Start of Block

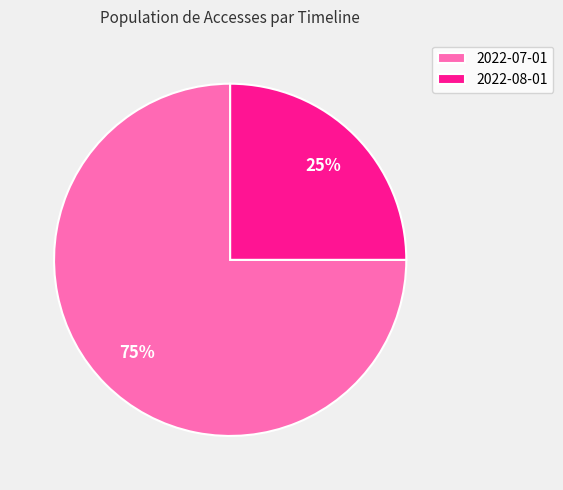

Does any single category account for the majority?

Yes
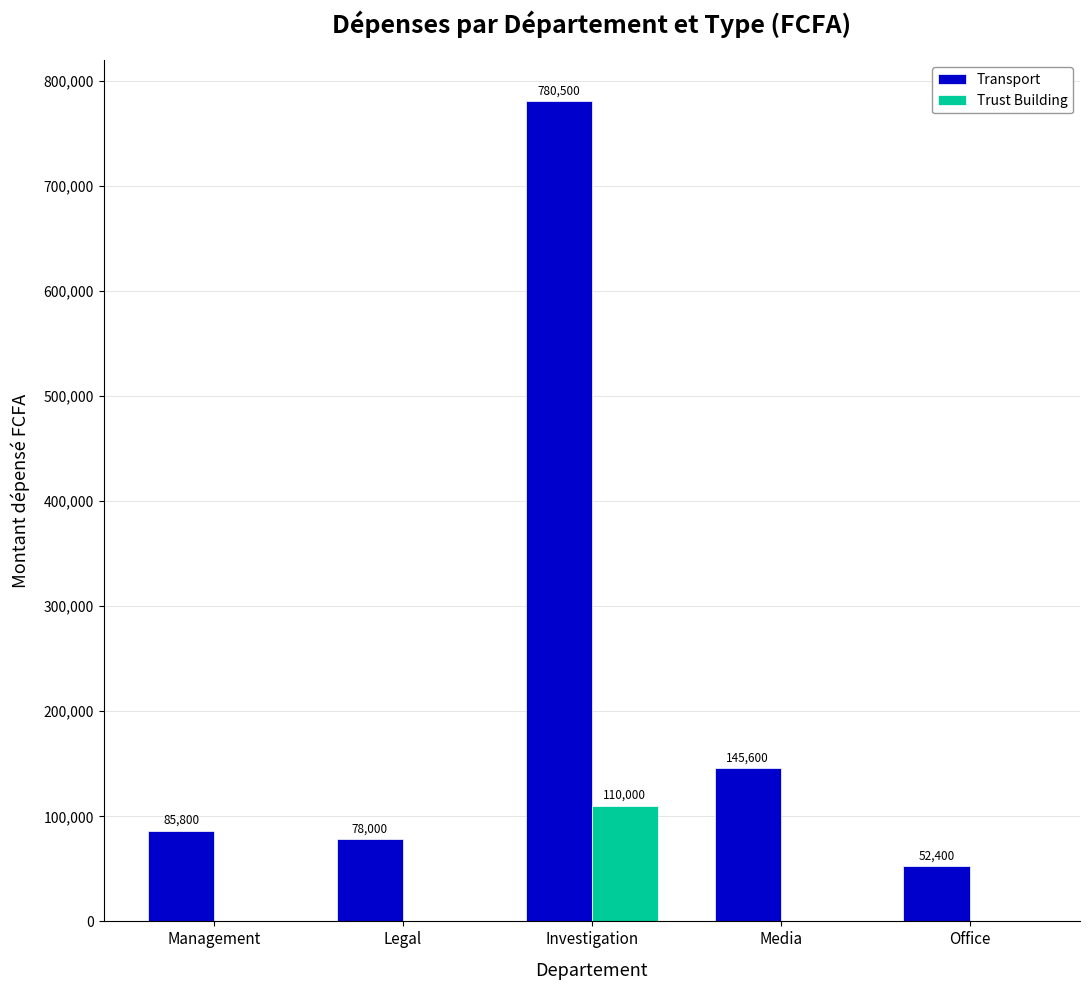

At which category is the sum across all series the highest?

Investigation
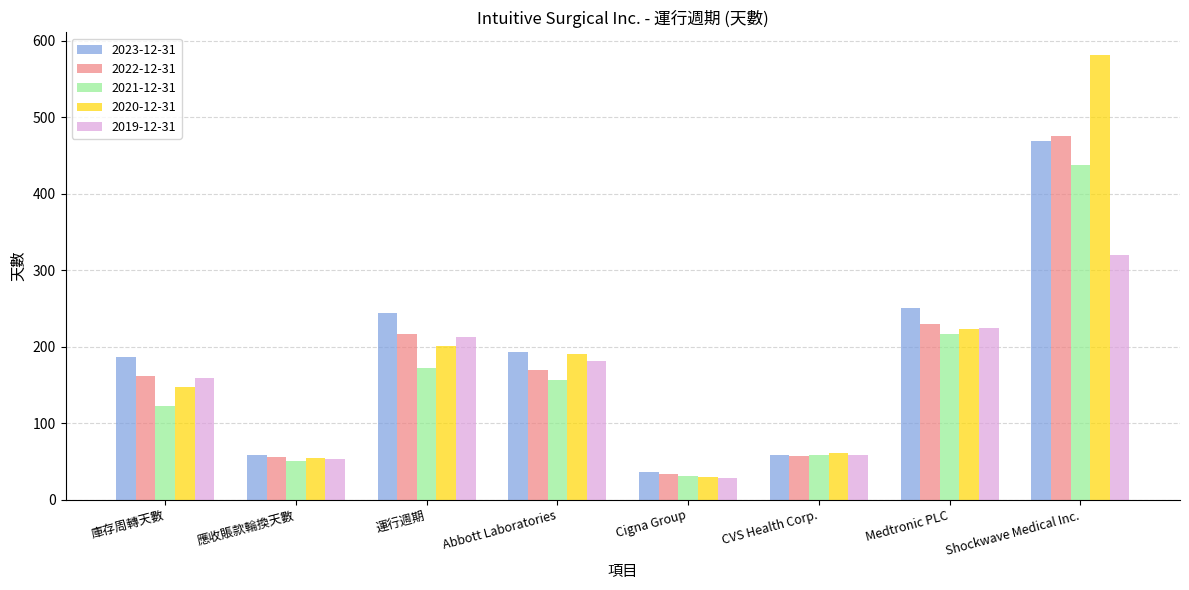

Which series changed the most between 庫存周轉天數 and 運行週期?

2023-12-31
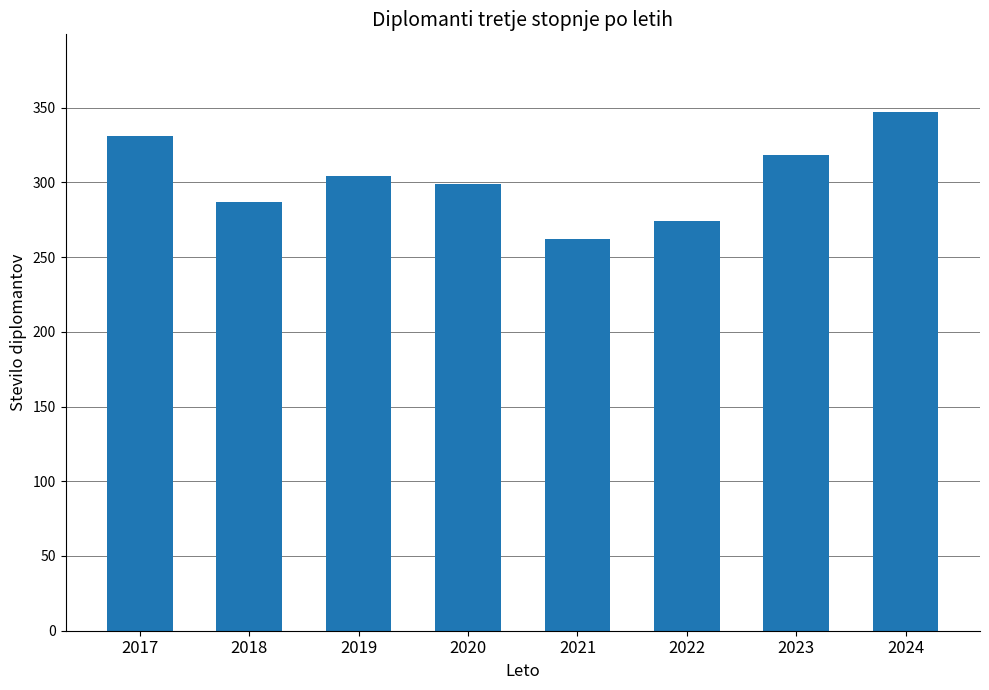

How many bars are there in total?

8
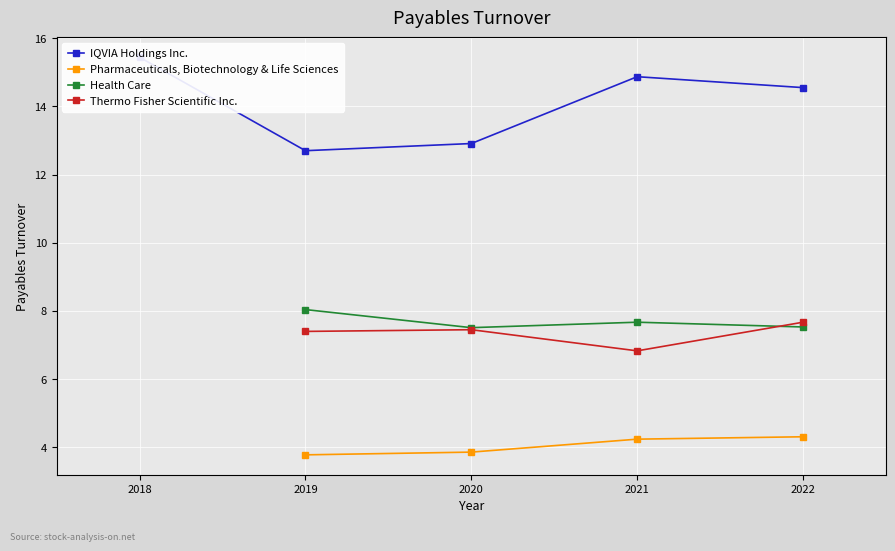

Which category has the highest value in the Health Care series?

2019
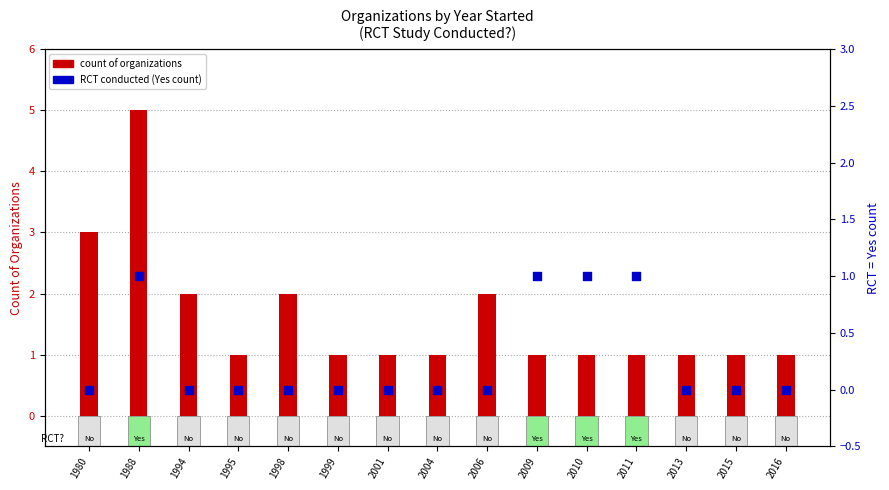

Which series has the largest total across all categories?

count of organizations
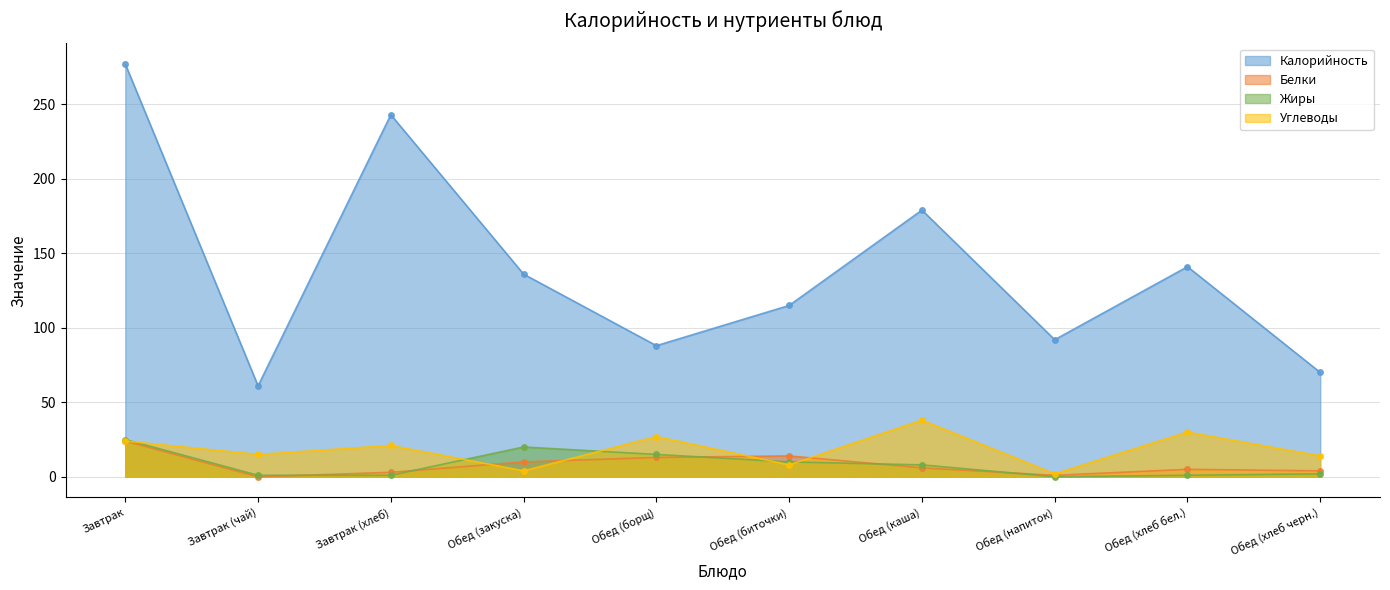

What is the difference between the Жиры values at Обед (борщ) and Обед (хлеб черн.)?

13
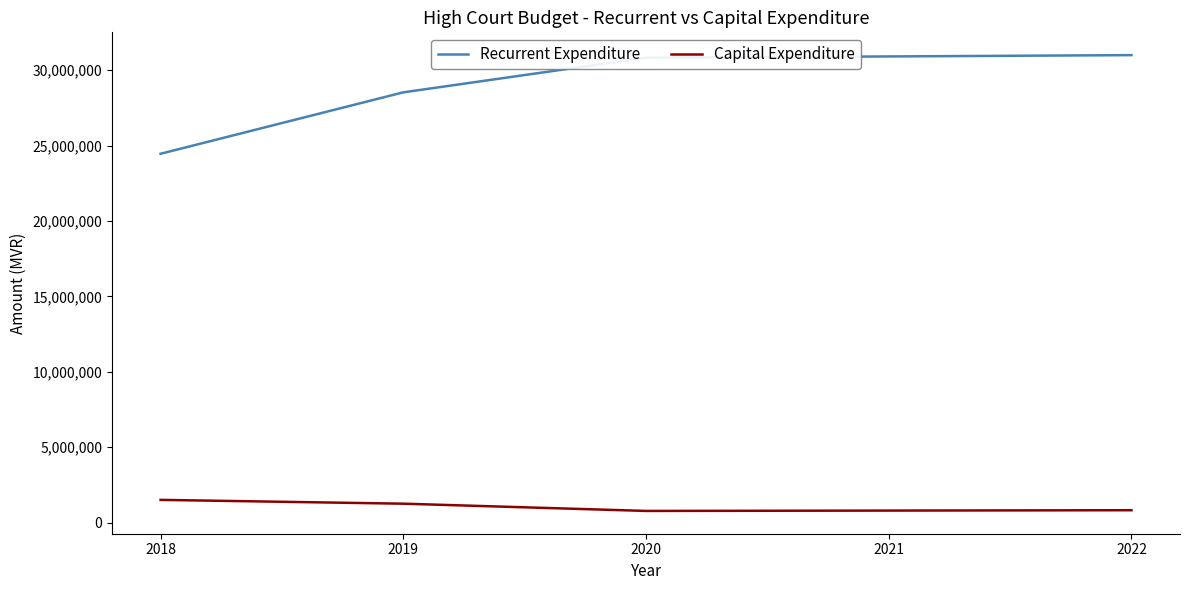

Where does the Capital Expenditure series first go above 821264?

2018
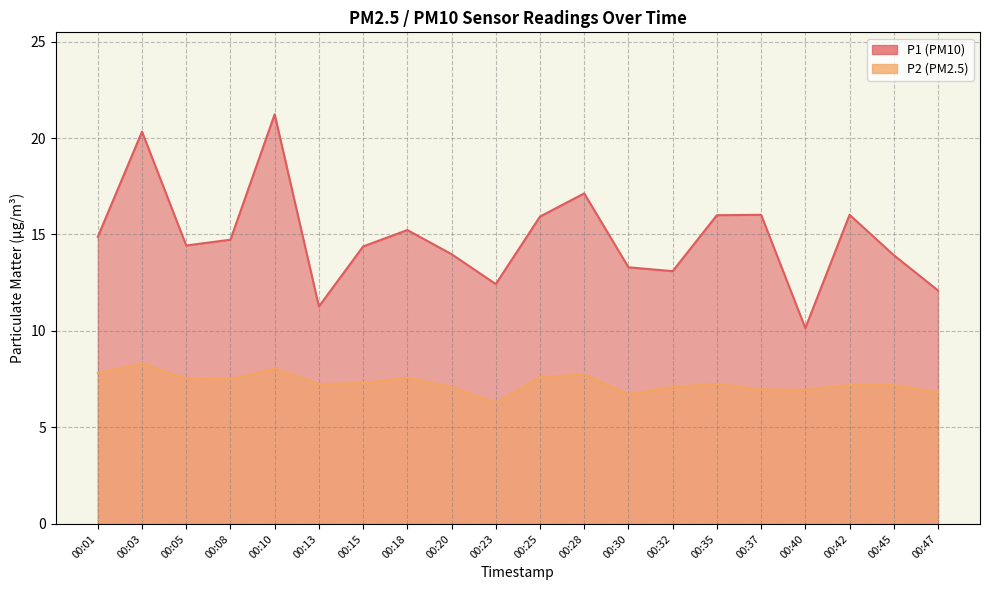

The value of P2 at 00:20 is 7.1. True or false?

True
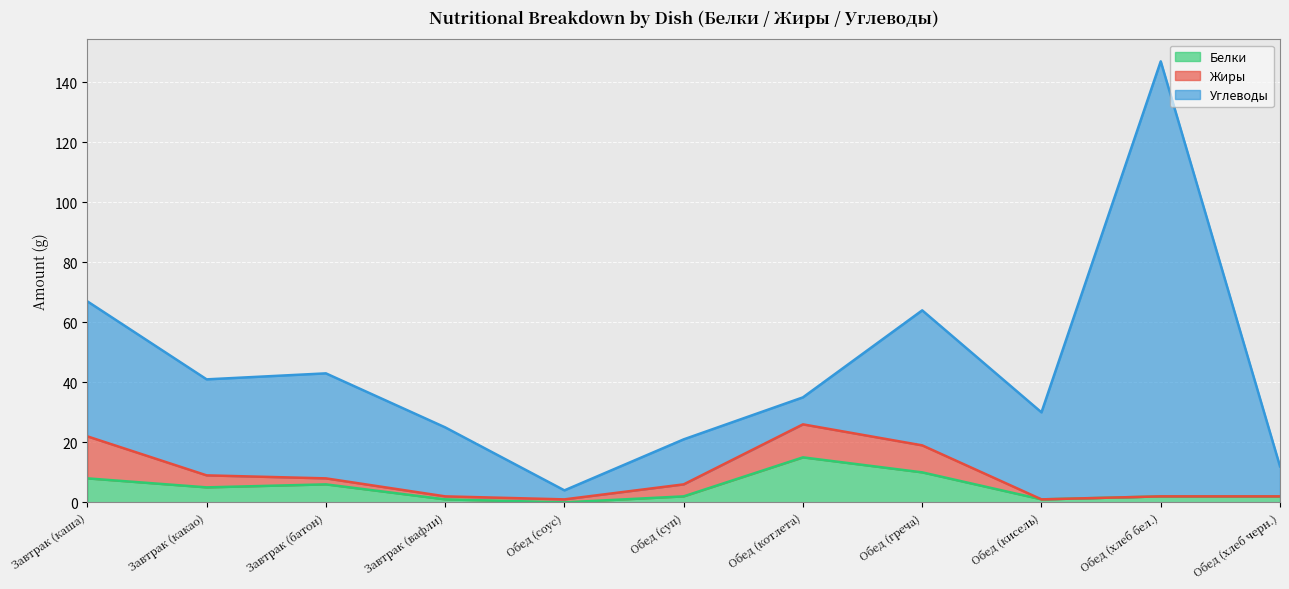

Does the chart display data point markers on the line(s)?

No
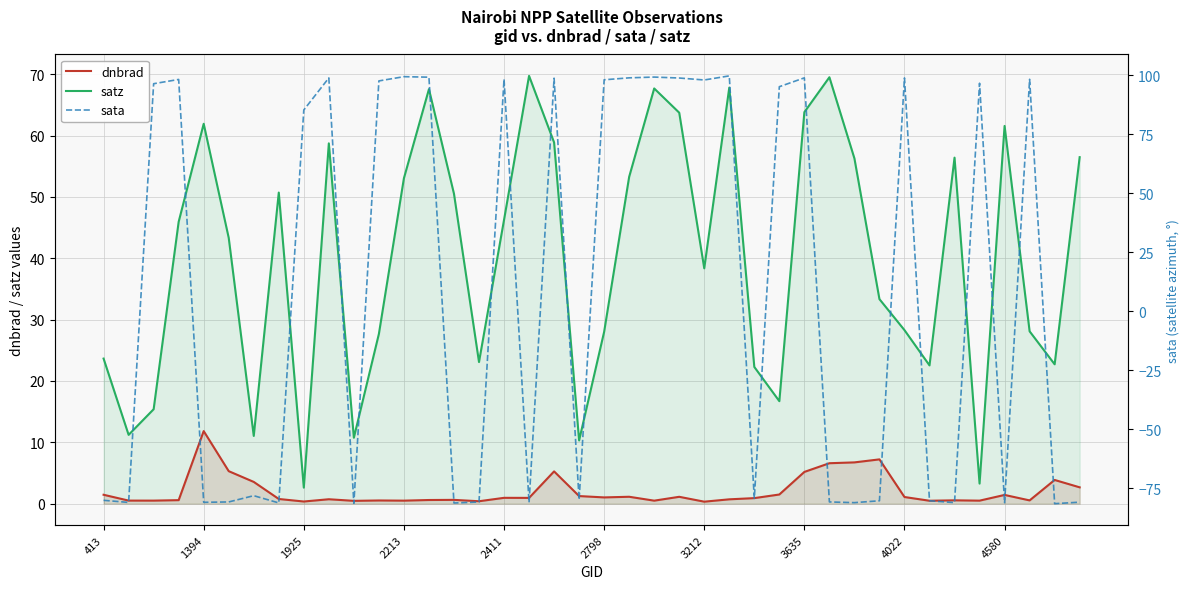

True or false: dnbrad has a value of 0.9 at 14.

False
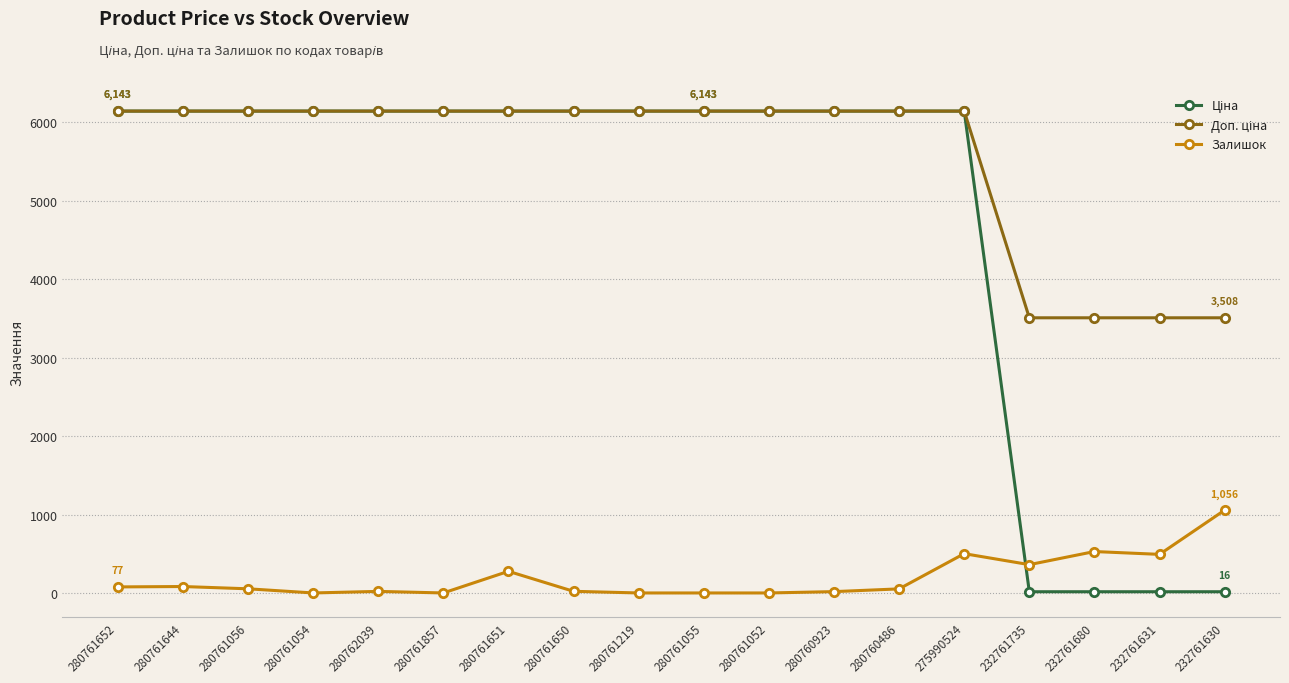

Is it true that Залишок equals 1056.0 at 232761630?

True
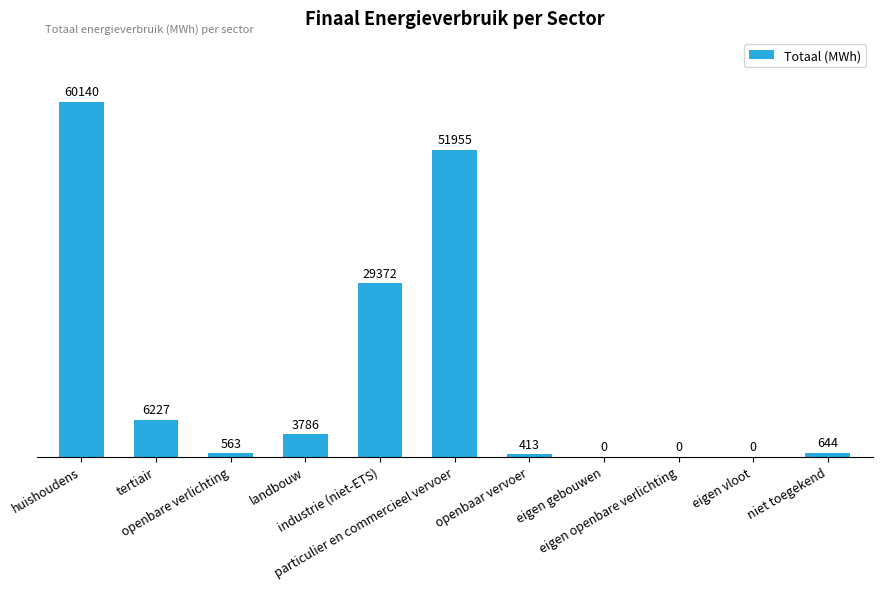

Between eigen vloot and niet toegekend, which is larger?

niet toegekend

End of Block

# What the task requires
Copy out every one of the rows above without changing any wording, and leave the pictures out of your copy.

# Solved problem
Does any single category account for the majority?

Yes

At which category is the sum across all series the highest?

Investigation

Which series changed the most between 庫存周轉天數 and 運行週期?

2023-12-31

How many bars are there in total?

8

Which category has the highest value in the Health Care series?

2019

Which series has the largest total across all categories?

count of organizations

What is the difference between the Жиры values at Обед (борщ) and Обед (хлеб черн.)?

13

Where does the Capital Expenditure series first go above 821264?

2018

The value of P2 at 00:20 is 7.1. True or false?

True

Does the chart display data point markers on the line(s)?

No

True or false: dnbrad has a value of 0.9 at 14.

False

Is it true that Залишок equals 1056.0 at 232761630?

True

Between eigen vloot and niet toegekend, which is larger?

niet toegekend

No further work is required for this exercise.